[[ Exercise data, beginning ]]

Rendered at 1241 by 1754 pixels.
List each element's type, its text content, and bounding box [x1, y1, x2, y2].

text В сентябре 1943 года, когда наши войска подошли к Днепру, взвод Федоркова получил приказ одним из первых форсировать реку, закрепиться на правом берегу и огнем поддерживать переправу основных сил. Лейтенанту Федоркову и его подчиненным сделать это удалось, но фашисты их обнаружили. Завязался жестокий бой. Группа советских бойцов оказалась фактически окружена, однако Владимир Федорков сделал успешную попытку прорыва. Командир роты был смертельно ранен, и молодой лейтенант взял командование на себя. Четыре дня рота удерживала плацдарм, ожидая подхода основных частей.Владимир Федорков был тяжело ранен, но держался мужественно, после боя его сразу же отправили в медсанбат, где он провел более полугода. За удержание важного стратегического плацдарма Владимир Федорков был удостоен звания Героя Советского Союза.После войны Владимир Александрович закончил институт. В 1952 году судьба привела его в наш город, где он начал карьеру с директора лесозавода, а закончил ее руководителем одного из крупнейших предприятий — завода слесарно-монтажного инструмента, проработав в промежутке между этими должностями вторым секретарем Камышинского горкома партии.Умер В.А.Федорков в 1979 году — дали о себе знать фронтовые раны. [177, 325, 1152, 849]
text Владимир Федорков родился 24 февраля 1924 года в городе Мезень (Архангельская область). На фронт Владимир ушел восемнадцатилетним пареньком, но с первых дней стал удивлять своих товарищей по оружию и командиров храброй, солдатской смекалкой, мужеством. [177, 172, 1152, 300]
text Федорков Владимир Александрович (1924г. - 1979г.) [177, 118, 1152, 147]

[[ Exercise data, end ]]
[[ Exercise data, beginning ]]

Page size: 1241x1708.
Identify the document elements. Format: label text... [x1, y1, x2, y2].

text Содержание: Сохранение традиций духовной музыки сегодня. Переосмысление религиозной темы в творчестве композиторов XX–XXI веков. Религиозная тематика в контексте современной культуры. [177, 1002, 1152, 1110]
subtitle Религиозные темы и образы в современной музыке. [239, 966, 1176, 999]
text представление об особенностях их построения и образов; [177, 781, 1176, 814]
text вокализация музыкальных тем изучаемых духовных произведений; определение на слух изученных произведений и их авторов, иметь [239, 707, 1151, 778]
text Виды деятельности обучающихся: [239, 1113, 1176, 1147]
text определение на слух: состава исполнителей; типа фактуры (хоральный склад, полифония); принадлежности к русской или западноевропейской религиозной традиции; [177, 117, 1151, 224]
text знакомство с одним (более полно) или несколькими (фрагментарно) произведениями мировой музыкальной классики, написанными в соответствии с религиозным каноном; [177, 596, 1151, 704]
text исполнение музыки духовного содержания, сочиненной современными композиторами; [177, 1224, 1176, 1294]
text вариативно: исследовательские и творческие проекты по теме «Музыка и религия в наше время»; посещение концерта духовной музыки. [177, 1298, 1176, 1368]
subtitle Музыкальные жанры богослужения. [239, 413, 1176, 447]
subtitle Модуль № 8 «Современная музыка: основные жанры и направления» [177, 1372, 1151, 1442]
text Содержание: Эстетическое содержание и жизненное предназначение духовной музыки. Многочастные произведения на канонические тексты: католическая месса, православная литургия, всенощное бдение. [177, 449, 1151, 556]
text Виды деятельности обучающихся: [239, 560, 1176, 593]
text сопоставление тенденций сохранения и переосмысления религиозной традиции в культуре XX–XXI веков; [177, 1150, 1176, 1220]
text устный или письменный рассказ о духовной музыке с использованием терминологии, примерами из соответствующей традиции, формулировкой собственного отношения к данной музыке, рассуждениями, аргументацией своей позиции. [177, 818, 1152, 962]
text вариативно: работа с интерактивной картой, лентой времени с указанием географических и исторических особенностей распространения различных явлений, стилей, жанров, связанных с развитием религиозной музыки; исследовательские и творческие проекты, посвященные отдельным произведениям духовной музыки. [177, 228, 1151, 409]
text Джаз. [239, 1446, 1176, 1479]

[[ Exercise data, end ]]
[[ Exercise data, beginning ]]

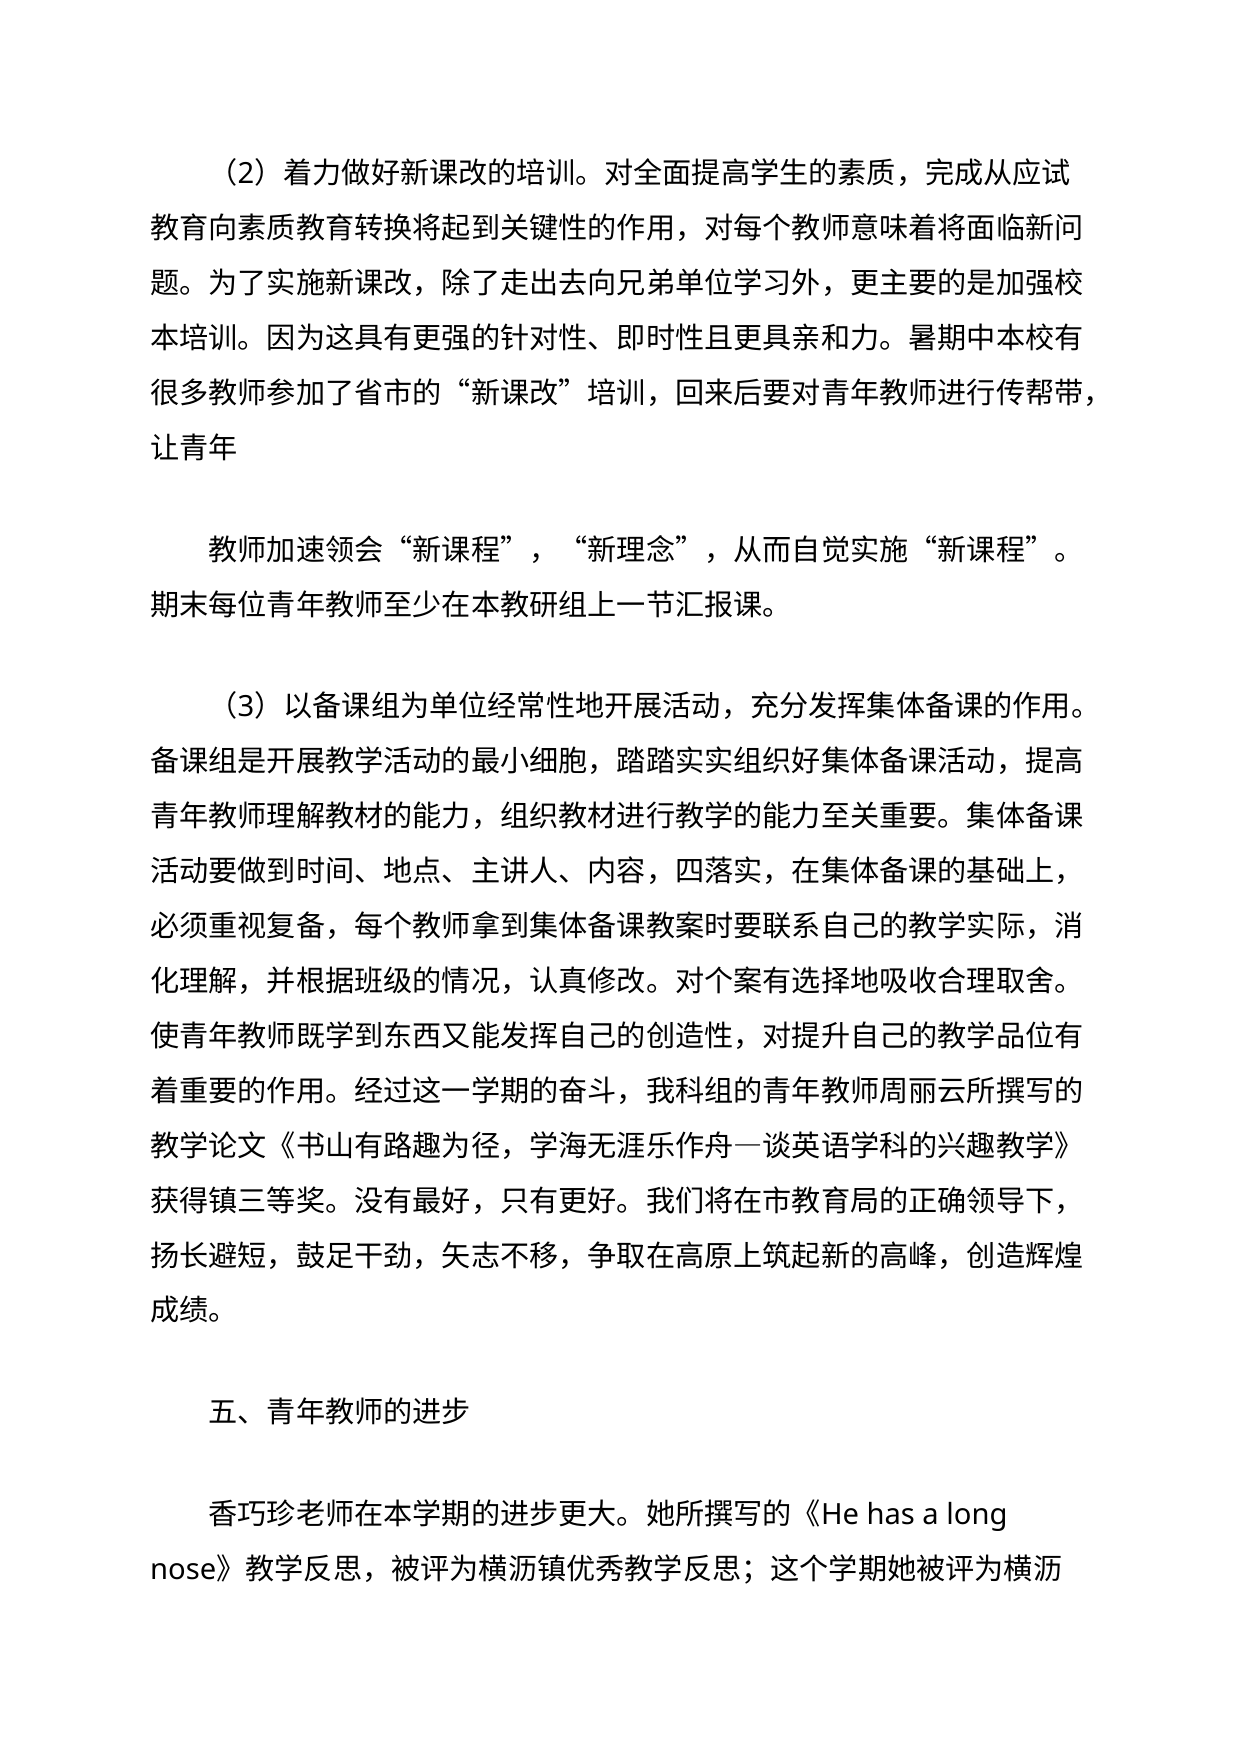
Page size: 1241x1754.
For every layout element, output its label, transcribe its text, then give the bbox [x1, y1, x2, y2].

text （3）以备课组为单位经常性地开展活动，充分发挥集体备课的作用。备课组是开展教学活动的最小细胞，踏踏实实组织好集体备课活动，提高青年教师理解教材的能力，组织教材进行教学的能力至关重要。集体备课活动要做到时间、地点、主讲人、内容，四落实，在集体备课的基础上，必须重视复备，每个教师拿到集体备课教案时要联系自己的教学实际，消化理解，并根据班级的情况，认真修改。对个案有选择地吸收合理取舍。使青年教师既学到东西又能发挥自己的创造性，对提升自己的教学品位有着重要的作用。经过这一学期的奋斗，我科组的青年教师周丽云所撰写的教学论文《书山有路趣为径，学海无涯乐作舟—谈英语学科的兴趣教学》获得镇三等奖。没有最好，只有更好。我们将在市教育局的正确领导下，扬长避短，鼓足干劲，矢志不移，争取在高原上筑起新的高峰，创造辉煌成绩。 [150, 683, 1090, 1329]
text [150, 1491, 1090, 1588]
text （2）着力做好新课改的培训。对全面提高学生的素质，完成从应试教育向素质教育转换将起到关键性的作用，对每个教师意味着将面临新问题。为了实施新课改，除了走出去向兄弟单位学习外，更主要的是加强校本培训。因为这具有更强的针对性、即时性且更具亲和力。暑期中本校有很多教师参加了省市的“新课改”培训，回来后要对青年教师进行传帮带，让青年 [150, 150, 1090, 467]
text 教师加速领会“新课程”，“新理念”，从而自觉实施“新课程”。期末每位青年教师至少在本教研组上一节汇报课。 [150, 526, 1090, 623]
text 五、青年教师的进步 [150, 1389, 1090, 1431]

[[ Exercise data, end ]]

Assignment
Which of the lines above include the word "религиозной"? Copy each of them.

Exercise result
text Содержание: Сохранение традиций духовной музыки сегодня. Переосмысление религиозной темы в творчестве композиторов XX–XXI веков. Религиозная тематика в контексте современной культуры. [177, 1002, 1152, 1110]
text определение на слух: состава исполнителей; типа фактуры (хоральный склад, полифония); принадлежности к русской или западноевропейской религиозной традиции; [177, 117, 1151, 224]
text сопоставление тенденций сохранения и переосмысления религиозной традиции в культуре XX–XXI веков; [177, 1150, 1176, 1220]
text вариативно: работа с интерактивной картой, лентой времени с указанием географических и исторических особенностей распространения различных явлений, стилей, жанров, связанных с развитием религиозной музыки; исследовательские и творческие проекты, посвященные отдельным произведениям духовной музыки. [177, 228, 1151, 409]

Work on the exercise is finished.